Supplied entries>
=-=-=

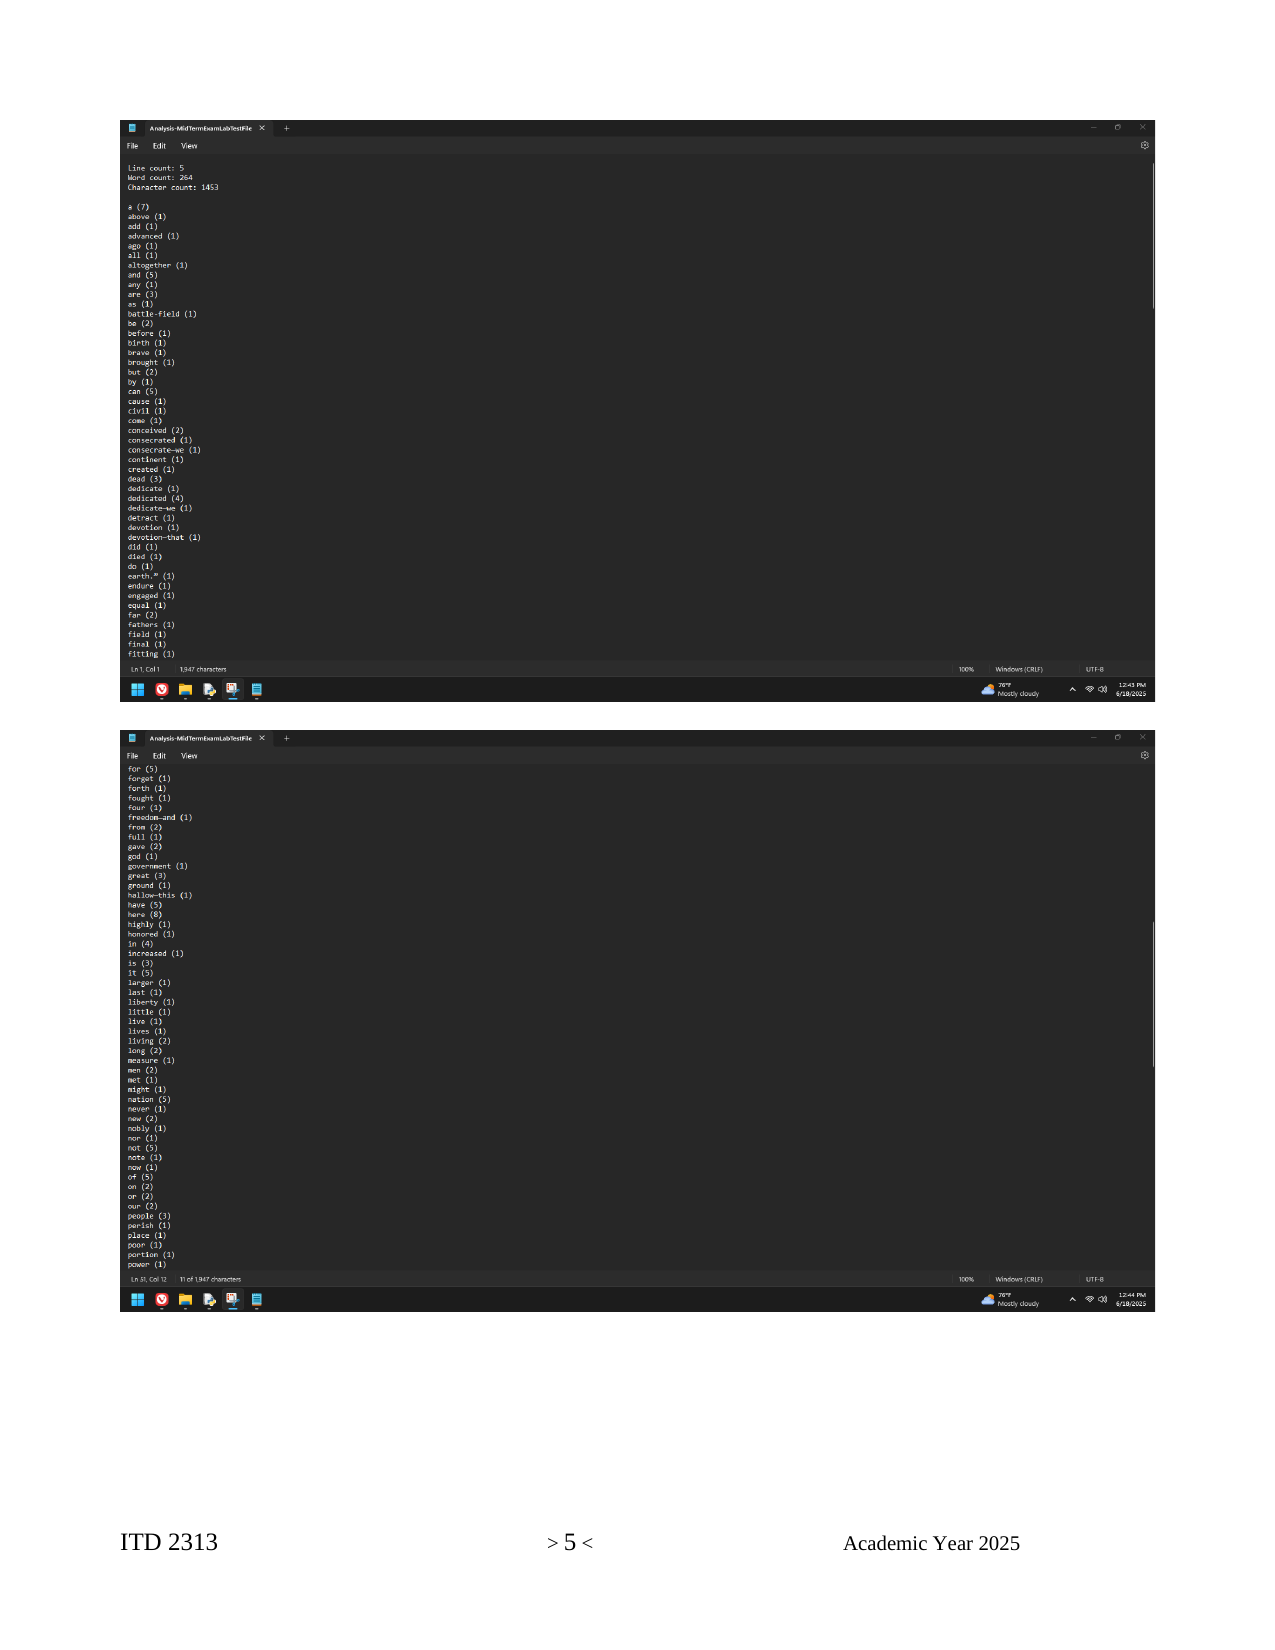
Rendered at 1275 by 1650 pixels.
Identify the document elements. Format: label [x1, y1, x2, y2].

picture [120, 120, 1155, 702]
picture [120, 730, 1155, 1312]
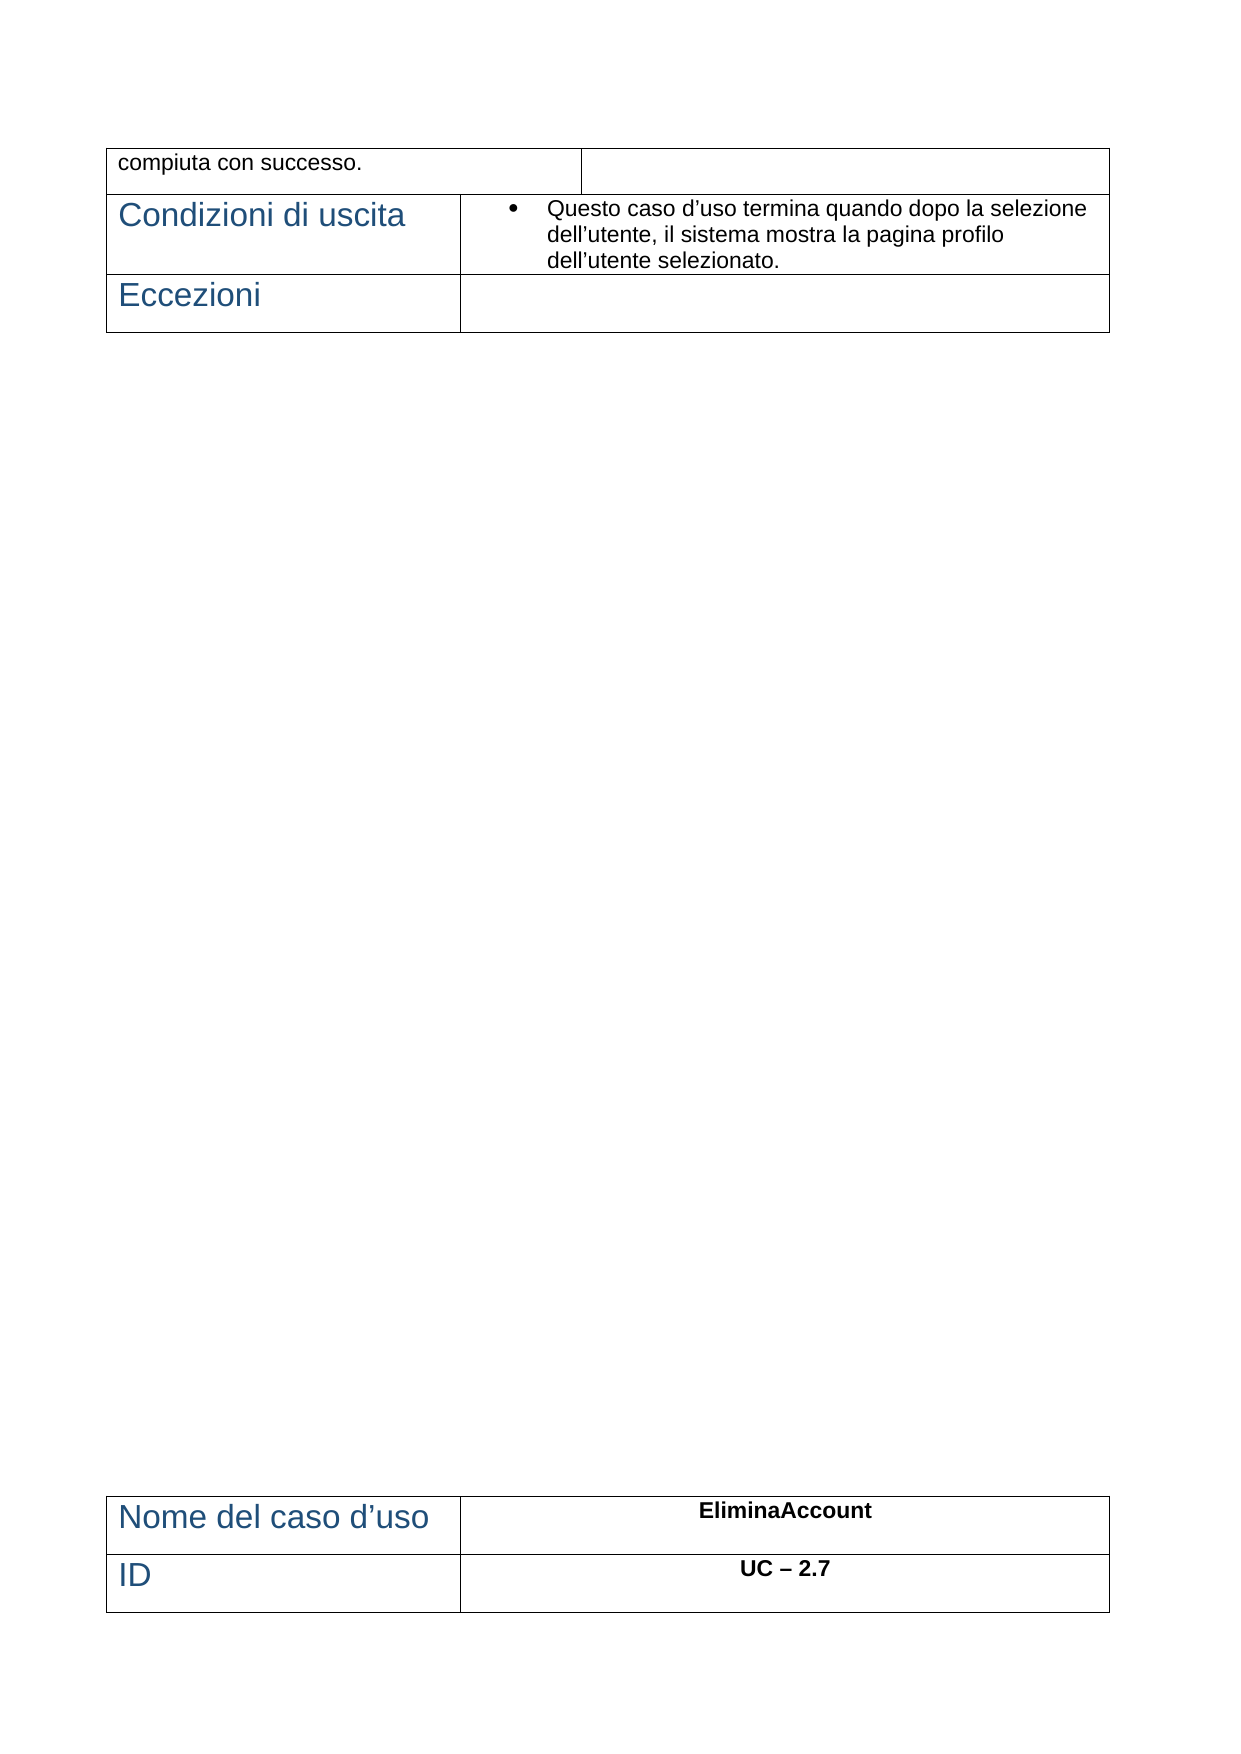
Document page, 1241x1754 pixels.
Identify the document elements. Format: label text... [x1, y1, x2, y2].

table_cell ID [107, 1555, 460, 1612]
table_cell Eccezioni [107, 275, 460, 332]
table_header Nome del caso d’uso [107, 1497, 460, 1554]
table_cell Condizioni di uscita [107, 195, 460, 274]
table_cell UC – 2.7 [461, 1555, 1109, 1612]
table_cell [582, 149, 1109, 194]
table_cell [461, 275, 1109, 332]
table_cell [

=-=-=

To-do item>
Scan the material above. Extract every line in which the word "pixels" occurs.

Result for this exercise>
Rendered at 1275 by 1650 pixels.
Document page, 1241x1754 pixels.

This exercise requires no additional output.